Isso tudo faz com que o novo presidente dos Estados Unidos seja um outsider entre os recentes moradores da Casa Branca e o oposto do estilo político de Merkel, que é rotineiramente descrito como calmo e controlado.

Embora os diferentes contextos e estilos de governo sejam importantes, eles são eclipsados pelas diametralmente opostas visões políticas que Merkel e Trump expressam.

A chanceler alemã defende uma abordagem cooperativa e multilateralista na política global. Trump, por outro lado, pelo que se pode deduzir até agora, parece favorecer uma abordagem de grande potência nos assuntos internacionais e o desprezo por instituições e estruturas multilateriais. Ele vê a política essencialmente como um jogo de ganhar ou perder.

Isso torna difícil encontrar um terreno comum entre Merkel e Trump e indica que não é possível esperar muito desse primeiro encontro, ainda mais levando em conta os ataques que eles fizeram um contra um outro em discursos para cidadãos de seus países.

É por isso que nem Janning nem Harper esperam resultados tangíveis nesta primeira reunião.

“Um dos objetivos de Merkel interesses é obter pelo menos um compromisso verbal suficientemente bom do novo presidente para com o processo do G20 e com a ideia de abordar questões por meio de estruturas cooperativas”, diz Janning.

Os preparativos da cúpula do G20, que vão ocorrer em Hamburgo neste verão, é apresentada como a razão para a visita de Merkel à Casa Branca. Outro tema-chave que deve ser abordado pela dupla é o futuro da UE.

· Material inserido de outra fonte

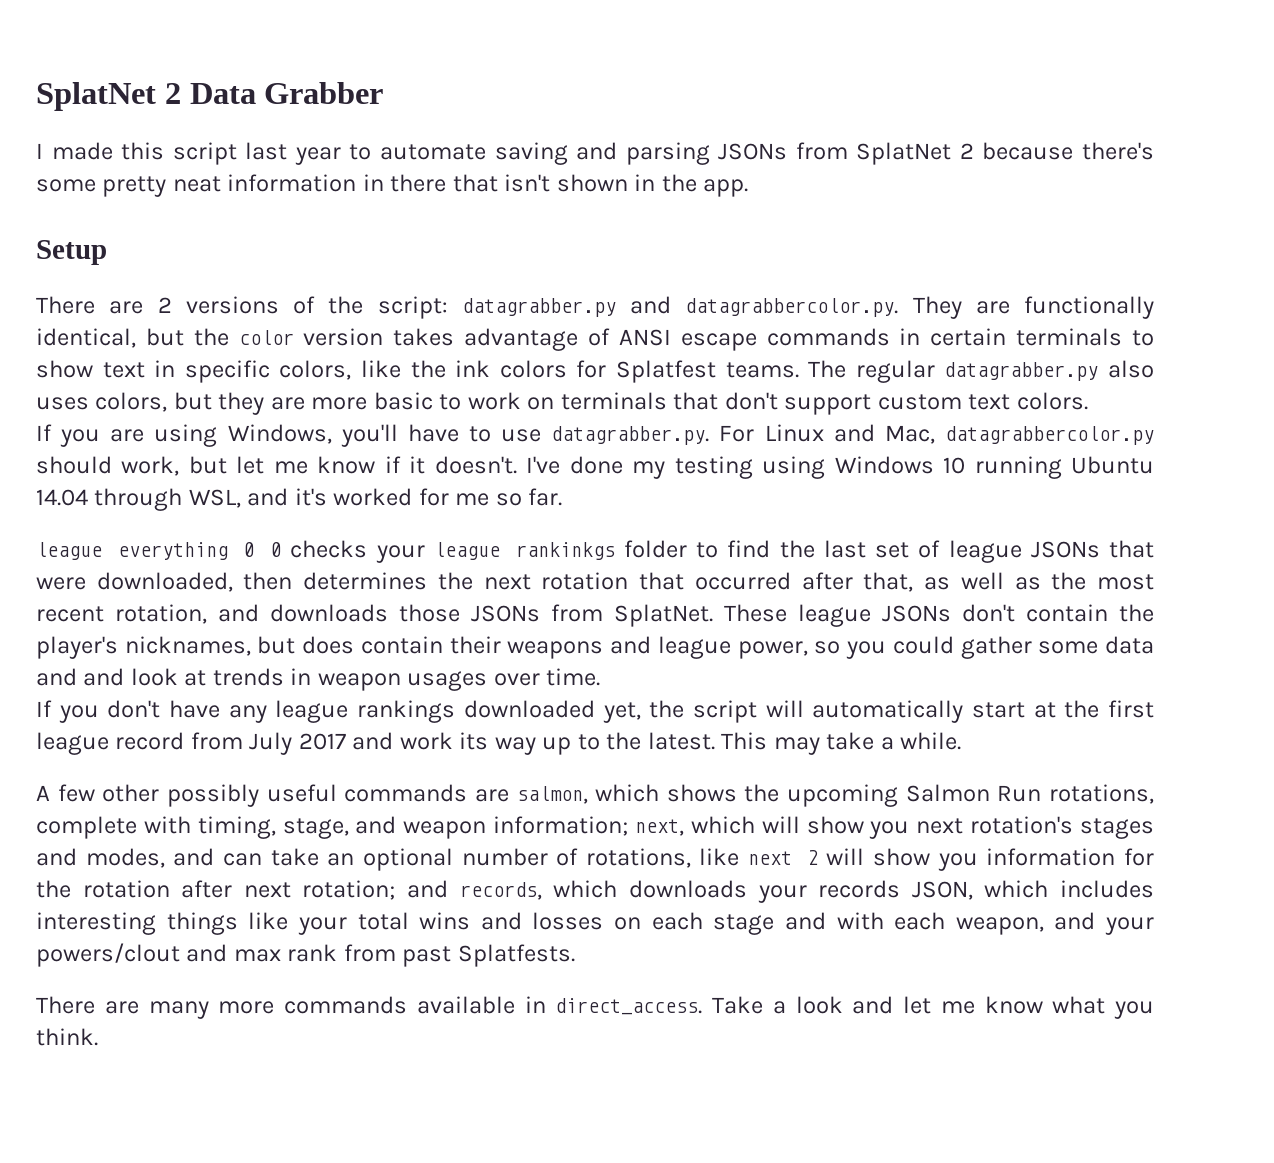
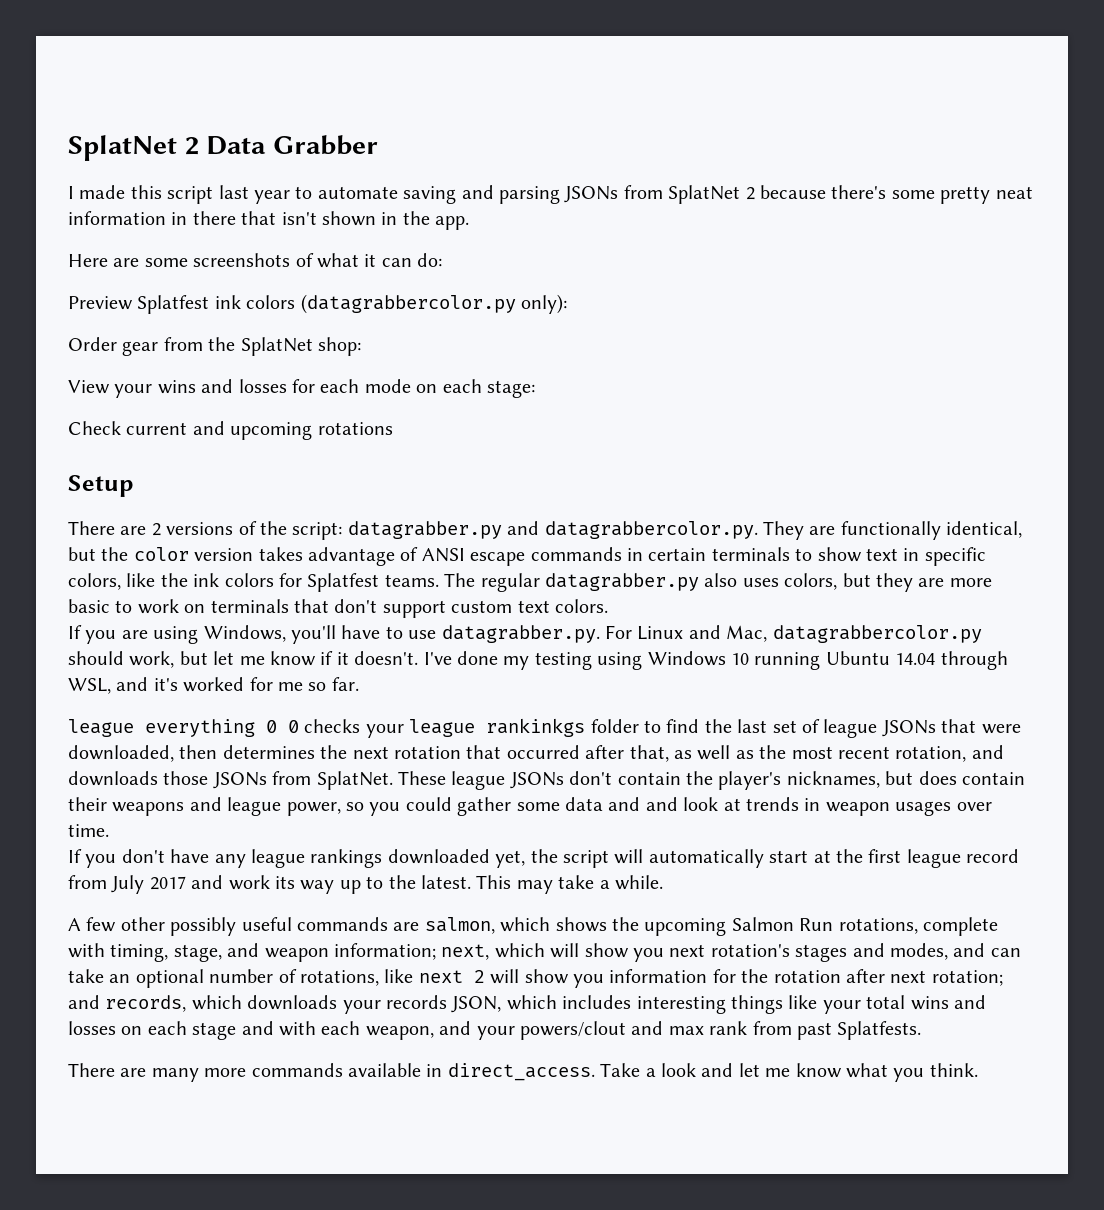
(749, 188) none -> [68,253,443,268] [68,294,567,314] [68,337,361,356] [68,379,535,398] [68,421,393,440] // Here are some screenshots of what it can do: // Preview Splatfest ink colors (datagrabbercolor.py only): // Order gear from the SplatNet shop: // View your wins and losses for each mode on each stage: // Check current and upcoming rotations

Trump, que tem sido um partidário fervoroso da saída do Reino Unido do bloco, repetidamente deixou claro que ele menospreza a UE e prefere manter relações bilaterais diretamente com os países europeus sem passar por Bruxelas.

Dada a animosidade de Trump em relação à UE, Merkel deverá deixar claro por que a unão não é apenas importante para a Alemanha e para a Europa, mas também para os EUA. Isso pode ser uma tarefa difícil, observa Janning, uma vez que Trump, ao contrário de seus predecessores, sugeriu que ele não vê os EUA como uma potência europeia ou como líderes incontestados da aliança transatlântica.

A postura de Trump em relação à Europa ficou explícita quando ele recebeu o político britânico e arquiteto do Brexit Nigel Farage como um de seus primeiros visitantes estrangeiros depois de vencer a eleição.

É por isso que Harper considera que mesmo uma eventual alteração do tom usado por Trump em relação à Europa seria um sucesso: “Espero que um resultado dessa visita seja que ela possa pelo menos persuadir Trump a parar de atacar a União Europeia e de incentivar políticos como Marine Le Pen”, afirma o especialista da Universidade Johns Hopkins.

De modo semelhante, no caso das relações com a Rússia, outra questão controversa: Merkel provavelmente vai explicar a Trump que ela considera uma postura firme baseada nos princípios e regras da ordem europeia do pós-guerra como a abordagem que deve ser usada em relação a Moscou.

Se Merkel e Trump encontrarem algum terreno comum para trabalhar juntos, isso não ficará evidente de uma primeira reunião. Mas isso pode ocorrer no próximo semestre, que vai marcar um momento crucial para Merkel, que enfrenta uma eleição, e para Trump, que vai ter que mostrar resultados.

Ainda assim, diz Harper, essa primeira reunião provavelmente terá pelo menos um efeito imediato. “Uma vez que Trump tenha conhecido Merkel, acho que será mais difícil para ele insultá-la.”